FORT LAUDERDALE ― With his country is feeling the devastating impact of four hurricanes, Haiti’s President visited South Florida in hopes of securing more aid for his hurricane ravished country.

Rene Preval spoke candidly about the deplorable state of Haiti and his hopes of restoring it.

Preval says the first and foremost priority is to get help to the millions of Haitians who are suffering.

“The first phase was rapidly bringing assistance to these isolated communities, the second phase is bringing over 6 months food aid to these communities,” said Preval told a CBS station in South Florida during an interview. “The third phase will be re-construction-rebuilding bridges rebuilding houses for these people who are in an extremely difficult situation.”

Preval flew to Florida to meet with leaders in Broward County who reached out to him with a plan that would provide Haiti thousands of portables that were used in 1992 when Hurricane Andrew hit.

“So we may have around 6 to 7 thousand portables that will be implanted throughout the entire Republic of Haiti to house schools, to house health centers and also shelters nearby so that people can be protected and safe,” said Preval.

The international community has heard Haiti’s cry for help and has responded by pledging millions of dollars along with supplies to get the country back on its feet. Preval said South Florida has been very generous in making donations.

Preval said he has been powerless to do much since he inherited a country with deep economic problems. He said that much is expected from him while he has precious little to help the country forward. During a recent trip to New York, Preval urged patience and call in his better off countrymen to come to the rescue.
“When we came to power there was 40% percent inflation. Now inflation is down to 7.5 percent. When we came to power growth was negative, last year we experienced 3.5 percent growth. This does not mean that people are satisfied but it does mean we are stepping in the right direction,” replied Preval.

U.S. Representative Alcee Hastings is pushing for temporary protective status for Haitians in this country. He says it’s inhumane to send men and women back to Haiti when the country is recovering from severe storms. The temporary protective status would allow Haitians to work legally in this country and halt the deportations of non-criminals.

Miami-Dade County Commissioner Dorrin D. Rolle has announced a multi-million dollar humanitarian aid donation of medical supplies to storm-ravaged Haiti.

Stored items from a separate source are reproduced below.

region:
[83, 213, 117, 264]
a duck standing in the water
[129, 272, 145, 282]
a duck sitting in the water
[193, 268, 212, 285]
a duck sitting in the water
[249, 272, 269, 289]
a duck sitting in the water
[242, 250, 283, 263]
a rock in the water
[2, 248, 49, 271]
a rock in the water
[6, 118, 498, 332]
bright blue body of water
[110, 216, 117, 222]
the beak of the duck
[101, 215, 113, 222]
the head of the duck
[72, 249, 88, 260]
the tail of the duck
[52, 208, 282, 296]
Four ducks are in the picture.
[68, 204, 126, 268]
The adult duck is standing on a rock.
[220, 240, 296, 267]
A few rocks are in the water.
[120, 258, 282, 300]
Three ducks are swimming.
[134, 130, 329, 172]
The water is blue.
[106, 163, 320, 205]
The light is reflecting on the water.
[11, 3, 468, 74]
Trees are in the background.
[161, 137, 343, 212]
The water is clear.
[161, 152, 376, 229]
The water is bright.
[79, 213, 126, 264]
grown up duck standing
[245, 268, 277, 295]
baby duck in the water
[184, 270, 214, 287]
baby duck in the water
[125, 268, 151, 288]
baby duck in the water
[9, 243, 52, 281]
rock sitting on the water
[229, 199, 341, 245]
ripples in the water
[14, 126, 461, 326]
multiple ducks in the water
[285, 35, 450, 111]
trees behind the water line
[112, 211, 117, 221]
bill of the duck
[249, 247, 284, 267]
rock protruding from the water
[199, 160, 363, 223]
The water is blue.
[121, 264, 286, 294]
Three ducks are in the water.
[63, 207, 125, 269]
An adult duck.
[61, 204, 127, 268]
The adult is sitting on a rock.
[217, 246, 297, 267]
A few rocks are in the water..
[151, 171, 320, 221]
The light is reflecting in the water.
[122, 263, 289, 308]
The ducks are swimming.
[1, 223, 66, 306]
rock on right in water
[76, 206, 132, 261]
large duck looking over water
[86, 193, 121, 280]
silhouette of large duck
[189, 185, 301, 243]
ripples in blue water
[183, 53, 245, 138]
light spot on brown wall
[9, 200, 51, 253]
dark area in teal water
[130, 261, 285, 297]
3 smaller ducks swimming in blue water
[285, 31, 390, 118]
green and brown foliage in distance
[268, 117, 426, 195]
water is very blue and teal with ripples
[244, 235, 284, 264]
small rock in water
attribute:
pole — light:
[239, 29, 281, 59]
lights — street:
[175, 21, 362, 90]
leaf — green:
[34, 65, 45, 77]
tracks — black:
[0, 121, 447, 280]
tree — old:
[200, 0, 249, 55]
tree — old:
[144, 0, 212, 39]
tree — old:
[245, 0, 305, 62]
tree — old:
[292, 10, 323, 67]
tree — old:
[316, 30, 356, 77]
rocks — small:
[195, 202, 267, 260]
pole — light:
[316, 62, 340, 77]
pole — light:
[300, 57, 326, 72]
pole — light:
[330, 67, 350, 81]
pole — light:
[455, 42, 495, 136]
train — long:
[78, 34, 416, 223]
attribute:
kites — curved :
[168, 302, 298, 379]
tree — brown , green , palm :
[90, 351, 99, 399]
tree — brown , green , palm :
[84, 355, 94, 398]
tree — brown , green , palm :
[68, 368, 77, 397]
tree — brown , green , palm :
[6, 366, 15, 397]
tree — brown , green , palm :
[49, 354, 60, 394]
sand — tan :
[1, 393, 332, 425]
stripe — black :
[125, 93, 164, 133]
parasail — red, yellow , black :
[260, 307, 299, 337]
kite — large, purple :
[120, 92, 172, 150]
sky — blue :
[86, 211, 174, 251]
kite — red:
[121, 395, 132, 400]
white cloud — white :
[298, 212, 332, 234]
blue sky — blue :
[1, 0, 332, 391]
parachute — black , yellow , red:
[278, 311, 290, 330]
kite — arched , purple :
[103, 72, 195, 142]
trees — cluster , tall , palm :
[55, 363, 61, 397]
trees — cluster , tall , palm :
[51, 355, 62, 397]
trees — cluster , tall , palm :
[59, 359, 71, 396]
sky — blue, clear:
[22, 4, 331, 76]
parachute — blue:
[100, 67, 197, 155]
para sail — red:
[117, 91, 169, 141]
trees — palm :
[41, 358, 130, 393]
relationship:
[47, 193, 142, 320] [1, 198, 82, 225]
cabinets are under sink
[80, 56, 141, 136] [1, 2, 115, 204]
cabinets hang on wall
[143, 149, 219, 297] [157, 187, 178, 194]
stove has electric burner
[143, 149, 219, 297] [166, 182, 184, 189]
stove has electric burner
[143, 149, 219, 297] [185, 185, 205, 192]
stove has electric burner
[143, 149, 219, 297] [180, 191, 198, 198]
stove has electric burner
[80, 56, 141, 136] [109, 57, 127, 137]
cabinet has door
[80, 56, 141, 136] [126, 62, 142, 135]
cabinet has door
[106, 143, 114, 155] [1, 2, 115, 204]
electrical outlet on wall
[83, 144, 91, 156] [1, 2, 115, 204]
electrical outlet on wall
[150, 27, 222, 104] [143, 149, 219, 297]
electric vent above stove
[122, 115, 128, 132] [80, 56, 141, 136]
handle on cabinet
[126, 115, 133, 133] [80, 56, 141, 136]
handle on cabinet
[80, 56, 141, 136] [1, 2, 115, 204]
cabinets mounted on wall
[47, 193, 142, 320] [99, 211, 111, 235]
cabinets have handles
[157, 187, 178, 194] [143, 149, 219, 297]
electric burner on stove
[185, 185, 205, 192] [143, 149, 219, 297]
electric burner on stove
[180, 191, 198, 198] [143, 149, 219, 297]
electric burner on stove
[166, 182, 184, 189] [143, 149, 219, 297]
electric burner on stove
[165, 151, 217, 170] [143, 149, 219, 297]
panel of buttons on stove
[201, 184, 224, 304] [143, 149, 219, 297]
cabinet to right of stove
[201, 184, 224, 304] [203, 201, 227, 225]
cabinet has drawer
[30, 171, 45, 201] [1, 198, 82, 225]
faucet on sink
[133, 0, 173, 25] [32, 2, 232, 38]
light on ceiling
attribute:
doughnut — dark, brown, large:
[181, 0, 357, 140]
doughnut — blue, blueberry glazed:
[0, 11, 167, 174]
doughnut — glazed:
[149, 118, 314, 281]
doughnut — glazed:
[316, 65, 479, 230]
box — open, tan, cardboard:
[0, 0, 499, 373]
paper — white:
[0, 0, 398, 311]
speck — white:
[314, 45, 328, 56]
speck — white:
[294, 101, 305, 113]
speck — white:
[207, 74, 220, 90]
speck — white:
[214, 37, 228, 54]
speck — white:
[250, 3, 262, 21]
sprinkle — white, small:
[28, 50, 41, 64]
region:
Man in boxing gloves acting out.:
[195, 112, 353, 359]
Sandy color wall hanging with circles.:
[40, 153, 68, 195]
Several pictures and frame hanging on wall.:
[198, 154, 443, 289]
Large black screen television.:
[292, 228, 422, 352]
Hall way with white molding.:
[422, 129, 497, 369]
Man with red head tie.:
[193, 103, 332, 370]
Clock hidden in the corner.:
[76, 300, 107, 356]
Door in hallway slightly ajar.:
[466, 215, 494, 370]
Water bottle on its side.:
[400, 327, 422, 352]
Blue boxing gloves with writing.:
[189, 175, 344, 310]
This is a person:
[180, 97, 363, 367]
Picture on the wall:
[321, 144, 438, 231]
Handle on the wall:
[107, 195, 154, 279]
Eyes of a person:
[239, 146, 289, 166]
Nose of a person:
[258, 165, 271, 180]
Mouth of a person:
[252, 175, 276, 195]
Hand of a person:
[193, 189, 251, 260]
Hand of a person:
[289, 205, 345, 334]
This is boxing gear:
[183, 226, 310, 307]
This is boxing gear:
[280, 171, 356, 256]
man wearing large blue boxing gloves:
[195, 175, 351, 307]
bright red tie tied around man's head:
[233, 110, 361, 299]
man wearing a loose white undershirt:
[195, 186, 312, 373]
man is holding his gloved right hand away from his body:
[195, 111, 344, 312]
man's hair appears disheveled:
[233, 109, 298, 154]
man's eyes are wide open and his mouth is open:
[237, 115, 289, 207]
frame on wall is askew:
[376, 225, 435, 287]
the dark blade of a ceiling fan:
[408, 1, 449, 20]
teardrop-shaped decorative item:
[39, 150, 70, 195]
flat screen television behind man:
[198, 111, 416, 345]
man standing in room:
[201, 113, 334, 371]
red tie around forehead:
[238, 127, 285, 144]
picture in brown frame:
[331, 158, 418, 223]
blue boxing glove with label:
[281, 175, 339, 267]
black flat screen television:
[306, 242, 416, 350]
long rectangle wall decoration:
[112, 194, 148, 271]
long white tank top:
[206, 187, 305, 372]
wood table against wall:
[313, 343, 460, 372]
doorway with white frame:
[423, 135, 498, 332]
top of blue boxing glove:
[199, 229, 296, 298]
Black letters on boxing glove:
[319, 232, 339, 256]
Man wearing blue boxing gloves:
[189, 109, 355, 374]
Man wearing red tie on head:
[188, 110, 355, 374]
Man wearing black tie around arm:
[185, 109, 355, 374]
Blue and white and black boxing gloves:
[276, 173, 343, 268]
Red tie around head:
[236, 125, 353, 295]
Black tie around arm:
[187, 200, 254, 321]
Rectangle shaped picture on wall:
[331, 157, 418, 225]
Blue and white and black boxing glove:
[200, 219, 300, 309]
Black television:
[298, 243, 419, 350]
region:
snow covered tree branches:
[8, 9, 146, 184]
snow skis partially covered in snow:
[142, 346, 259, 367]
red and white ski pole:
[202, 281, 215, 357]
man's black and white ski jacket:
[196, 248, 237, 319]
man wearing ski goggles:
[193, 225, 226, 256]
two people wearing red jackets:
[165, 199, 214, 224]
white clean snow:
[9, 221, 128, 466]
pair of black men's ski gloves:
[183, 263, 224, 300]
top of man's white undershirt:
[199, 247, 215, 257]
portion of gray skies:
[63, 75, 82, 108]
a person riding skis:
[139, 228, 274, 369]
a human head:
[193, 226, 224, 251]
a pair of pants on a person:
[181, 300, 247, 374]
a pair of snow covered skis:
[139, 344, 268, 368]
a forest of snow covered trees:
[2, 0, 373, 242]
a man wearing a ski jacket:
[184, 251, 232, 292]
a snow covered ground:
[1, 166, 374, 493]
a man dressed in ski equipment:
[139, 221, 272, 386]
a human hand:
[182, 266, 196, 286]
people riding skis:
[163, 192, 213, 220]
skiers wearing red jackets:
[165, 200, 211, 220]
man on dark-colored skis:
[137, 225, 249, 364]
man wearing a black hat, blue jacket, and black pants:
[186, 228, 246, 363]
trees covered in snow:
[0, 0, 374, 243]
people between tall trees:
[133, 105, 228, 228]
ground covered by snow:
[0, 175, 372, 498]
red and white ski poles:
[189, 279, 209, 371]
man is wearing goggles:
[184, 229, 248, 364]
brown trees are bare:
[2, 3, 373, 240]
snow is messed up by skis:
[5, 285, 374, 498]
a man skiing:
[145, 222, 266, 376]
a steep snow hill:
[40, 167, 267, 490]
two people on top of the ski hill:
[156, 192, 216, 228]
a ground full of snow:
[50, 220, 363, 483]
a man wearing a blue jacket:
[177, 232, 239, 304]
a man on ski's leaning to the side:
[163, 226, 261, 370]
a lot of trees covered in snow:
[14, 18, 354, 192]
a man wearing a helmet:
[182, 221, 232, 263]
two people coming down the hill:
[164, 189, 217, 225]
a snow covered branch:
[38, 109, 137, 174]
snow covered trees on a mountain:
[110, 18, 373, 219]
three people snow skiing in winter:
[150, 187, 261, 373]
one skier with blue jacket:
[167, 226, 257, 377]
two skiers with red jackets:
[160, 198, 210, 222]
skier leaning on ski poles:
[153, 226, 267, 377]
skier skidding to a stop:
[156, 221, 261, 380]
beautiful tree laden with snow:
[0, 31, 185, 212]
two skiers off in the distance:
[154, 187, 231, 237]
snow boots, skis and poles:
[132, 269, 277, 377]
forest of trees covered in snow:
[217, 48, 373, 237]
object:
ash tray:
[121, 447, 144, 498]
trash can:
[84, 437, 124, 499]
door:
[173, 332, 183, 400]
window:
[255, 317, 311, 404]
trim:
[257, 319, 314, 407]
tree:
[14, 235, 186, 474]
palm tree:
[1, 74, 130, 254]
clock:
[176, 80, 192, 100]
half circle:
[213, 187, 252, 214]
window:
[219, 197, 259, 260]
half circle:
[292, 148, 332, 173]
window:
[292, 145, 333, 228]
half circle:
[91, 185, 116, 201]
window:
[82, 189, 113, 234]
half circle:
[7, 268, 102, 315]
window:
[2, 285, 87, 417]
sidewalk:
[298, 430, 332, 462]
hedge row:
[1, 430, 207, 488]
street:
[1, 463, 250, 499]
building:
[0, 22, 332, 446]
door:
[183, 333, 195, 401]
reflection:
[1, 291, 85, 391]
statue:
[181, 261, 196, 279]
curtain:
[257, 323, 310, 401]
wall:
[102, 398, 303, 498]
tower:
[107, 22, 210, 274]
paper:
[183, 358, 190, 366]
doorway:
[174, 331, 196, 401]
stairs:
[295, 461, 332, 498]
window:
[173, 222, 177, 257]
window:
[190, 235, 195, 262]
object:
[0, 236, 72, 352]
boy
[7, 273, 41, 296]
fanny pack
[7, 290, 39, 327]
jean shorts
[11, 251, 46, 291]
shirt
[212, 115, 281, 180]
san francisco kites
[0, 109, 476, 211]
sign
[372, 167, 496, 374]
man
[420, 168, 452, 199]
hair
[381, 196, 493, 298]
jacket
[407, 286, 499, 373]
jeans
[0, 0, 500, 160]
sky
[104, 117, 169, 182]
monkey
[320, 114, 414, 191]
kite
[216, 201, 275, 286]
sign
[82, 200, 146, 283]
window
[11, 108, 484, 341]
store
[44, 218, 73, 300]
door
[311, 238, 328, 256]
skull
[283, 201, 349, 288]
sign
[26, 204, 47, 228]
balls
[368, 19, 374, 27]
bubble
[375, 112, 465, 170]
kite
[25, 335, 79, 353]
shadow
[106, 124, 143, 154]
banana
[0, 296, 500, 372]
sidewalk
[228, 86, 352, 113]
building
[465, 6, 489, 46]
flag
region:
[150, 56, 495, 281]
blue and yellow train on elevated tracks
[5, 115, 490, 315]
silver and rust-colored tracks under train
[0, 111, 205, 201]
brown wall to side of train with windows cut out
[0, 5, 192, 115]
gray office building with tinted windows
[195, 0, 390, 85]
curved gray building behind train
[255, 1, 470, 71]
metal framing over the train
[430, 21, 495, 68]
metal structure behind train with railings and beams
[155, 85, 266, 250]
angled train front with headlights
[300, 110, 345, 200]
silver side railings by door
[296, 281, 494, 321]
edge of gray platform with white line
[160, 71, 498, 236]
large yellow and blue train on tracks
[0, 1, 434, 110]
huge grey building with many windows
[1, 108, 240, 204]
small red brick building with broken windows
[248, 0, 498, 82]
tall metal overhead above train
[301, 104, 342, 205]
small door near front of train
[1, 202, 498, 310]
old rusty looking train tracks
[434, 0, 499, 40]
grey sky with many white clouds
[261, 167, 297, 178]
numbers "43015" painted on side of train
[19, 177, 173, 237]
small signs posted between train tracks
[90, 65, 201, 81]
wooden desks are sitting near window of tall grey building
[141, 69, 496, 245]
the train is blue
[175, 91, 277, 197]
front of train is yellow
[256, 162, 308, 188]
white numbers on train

Rolle, whose district has a large Haitian population, has been working together with Artists Village, Inc., a non-profit organization, to oversee the distribution of $10 million worth of antibiotics to go to Haitians in need of medical treatment after four devastating storms destroyed several villages on the island.

Commissioner Rolle’s ”Help for Haiti” concert held on Sept. 27th, also raised $42,000 and filled a 40-foot container with donated items by the end of the event. These efforts are being duplicated all across the United States as churches and schools are raising funds to help the storm victims. For instance, a church in North Carolina is raising more than $50,000 to refurbish an hospital in Bainet.

The Palm Beach School district is pledging to send portable classrooms to replace destroyed schools across Haiti.

Portable classrooms could help students across the entire country, including the 1,250 who attend the Haut Saint Marc Elementary School in western Haiti, where floodwaters destroyed homes and crushed five classrooms. The Rev. Jesumond Pierrilus, who was born and raised in Haut Saint Marc but now lives in West Palm Beach, started the school 29 years ago. It is the only school in the isolated village, he said, and often the only place where students can count on one meal a day.

But even the food has disappeared.

“We’ve got to find food,” said Pierrilus, who runs a nonprofit group in Haiti called Christ’s Messengers In Action Inc. The students also need school supplies, medical supplies and clothing.

Pierrilus intends to raise enough money one day to also build a second story on the school so he can offer education to middle and high school students. The closest school for teenagers is in the city of Saint Marc, which is often times too far for students to walk. Even the schools in the city of Saint Marc were closed for more than a month because hundreds of flood victims who lost their homes began living in the schools.

In Miami-Dade, the new Superintendent Alberto Carvalho not only pledged his district’s donation of 600 usable portable classrooms, but also promised to help Haiti acquire others from the state.

In addition to the portables, Haiti has also been promised four garbage trucks, two school buses and school supplies to fill several hundred of the portables once they arrive.